- [Vorliegende Einträge]:
----
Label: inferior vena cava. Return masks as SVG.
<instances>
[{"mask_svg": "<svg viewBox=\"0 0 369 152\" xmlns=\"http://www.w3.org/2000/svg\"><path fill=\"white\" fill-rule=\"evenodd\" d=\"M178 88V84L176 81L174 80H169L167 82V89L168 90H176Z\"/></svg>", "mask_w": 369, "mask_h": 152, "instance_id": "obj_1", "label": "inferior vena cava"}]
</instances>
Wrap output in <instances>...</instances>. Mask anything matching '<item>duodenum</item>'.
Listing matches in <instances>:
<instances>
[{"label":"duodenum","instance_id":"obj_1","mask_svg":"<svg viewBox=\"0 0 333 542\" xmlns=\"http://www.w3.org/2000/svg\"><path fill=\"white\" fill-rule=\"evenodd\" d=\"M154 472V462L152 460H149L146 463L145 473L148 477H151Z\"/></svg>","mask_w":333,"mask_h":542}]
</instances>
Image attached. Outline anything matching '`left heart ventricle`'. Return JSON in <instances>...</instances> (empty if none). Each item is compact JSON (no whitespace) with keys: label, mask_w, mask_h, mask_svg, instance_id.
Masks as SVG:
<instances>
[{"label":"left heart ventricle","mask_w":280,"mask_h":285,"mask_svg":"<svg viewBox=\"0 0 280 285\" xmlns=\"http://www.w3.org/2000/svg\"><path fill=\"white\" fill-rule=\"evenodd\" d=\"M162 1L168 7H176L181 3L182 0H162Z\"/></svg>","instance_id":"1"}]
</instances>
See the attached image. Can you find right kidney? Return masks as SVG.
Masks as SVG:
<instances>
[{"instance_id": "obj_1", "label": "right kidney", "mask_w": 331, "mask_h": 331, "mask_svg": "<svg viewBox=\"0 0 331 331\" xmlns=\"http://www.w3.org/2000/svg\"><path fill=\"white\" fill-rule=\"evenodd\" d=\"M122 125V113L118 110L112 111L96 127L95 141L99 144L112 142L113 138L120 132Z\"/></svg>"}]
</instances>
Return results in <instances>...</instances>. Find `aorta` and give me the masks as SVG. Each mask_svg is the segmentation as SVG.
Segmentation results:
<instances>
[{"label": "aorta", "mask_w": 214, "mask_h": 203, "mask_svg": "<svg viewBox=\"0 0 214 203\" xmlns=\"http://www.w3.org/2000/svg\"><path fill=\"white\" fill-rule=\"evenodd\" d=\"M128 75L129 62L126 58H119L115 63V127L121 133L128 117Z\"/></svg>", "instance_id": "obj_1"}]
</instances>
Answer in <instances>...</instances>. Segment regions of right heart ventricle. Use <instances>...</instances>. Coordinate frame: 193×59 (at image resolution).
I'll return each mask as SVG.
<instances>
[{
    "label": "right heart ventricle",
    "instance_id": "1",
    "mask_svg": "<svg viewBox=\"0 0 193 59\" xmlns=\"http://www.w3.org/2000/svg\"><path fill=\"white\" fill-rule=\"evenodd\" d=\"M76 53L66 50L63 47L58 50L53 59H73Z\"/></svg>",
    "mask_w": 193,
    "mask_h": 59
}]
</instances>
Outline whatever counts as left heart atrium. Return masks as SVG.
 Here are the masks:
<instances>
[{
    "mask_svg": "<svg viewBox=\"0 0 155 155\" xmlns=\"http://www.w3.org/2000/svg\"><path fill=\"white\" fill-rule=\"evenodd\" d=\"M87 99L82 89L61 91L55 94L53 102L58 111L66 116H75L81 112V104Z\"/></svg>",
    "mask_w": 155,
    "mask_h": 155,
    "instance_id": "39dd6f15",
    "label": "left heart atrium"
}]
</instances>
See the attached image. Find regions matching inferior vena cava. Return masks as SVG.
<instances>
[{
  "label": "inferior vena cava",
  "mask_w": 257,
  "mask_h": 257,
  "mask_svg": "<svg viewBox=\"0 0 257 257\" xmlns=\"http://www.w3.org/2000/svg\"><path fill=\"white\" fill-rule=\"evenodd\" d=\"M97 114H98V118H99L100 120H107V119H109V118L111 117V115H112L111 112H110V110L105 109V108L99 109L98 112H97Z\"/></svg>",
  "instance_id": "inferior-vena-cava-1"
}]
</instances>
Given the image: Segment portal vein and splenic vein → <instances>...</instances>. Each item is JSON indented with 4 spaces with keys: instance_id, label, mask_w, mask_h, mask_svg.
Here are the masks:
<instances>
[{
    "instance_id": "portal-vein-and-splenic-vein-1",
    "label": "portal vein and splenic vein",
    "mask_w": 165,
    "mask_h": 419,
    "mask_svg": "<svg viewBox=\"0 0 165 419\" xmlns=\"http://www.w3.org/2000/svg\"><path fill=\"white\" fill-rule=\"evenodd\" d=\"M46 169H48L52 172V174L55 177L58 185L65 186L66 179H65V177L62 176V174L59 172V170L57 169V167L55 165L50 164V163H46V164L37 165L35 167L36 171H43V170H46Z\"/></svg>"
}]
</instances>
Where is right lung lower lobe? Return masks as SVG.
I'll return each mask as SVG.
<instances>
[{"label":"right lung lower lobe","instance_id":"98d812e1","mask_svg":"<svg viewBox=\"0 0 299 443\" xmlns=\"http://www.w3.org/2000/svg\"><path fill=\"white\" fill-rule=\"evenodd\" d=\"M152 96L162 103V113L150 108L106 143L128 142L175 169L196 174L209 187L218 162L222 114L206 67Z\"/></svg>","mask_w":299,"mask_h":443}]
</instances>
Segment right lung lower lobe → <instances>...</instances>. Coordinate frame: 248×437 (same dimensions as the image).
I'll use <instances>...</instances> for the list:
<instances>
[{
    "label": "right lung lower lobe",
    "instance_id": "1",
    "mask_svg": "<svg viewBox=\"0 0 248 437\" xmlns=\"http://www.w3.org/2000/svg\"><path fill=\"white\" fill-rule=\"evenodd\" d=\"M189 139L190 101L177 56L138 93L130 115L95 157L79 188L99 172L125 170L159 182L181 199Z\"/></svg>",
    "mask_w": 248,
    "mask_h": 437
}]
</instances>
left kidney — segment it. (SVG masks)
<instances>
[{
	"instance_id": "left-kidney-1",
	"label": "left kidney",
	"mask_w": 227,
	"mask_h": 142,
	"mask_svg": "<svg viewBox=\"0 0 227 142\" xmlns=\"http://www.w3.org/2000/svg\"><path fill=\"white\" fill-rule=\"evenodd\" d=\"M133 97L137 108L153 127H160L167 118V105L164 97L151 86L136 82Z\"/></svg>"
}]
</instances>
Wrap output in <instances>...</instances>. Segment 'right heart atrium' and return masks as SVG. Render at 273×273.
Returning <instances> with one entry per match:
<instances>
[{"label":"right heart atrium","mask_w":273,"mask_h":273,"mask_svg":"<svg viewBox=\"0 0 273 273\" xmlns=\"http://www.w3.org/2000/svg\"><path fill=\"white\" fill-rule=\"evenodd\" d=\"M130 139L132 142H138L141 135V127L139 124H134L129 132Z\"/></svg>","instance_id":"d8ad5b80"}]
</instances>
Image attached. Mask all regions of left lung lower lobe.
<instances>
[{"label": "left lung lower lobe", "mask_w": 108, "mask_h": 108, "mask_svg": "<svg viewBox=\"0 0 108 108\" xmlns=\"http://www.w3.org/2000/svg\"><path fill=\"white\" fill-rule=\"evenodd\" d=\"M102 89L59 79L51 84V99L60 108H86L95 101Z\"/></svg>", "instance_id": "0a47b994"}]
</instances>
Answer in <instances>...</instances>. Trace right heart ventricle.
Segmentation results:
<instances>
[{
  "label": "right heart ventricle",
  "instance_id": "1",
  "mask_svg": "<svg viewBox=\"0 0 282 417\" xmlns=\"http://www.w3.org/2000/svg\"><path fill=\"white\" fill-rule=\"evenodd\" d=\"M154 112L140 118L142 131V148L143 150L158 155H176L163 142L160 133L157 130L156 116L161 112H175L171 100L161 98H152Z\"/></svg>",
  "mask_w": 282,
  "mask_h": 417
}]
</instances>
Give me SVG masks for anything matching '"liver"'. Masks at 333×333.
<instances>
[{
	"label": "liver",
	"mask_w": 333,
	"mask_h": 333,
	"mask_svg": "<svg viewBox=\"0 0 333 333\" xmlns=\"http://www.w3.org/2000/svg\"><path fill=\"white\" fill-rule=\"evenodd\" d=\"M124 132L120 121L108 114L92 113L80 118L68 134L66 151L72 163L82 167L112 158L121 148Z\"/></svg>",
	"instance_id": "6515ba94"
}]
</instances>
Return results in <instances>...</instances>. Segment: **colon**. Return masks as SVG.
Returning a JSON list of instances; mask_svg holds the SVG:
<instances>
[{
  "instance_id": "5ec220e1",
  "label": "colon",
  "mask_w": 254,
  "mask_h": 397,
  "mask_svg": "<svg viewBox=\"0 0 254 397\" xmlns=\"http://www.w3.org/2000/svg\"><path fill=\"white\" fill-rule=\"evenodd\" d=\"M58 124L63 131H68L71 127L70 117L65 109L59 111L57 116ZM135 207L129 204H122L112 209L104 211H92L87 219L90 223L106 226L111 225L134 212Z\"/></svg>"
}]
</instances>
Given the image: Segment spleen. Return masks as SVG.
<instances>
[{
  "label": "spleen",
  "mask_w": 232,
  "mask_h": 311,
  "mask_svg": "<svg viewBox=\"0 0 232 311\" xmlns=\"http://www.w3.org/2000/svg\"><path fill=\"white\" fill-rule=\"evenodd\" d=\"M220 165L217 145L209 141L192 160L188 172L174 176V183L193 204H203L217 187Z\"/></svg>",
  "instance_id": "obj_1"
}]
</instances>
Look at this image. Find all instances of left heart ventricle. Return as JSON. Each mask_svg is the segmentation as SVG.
----
- [Aufgabe]: Extrahiere aus den obigen Einträgen jede Zeile, in der die Zeichenfolge „splenic“ vorkommt. Groß- und Kleinschreibung ist zu beachten.

- [Antwort]:
Given the image: Segment portal vein and splenic vein → <instances>...</instances>. Each item is JSON indented with 4 spaces with keys: instance_id, label, mask_w, mask_h, mask_svg.
    "instance_id": "portal-vein-and-splenic-vein-1",
    "label": "portal vein and splenic vein",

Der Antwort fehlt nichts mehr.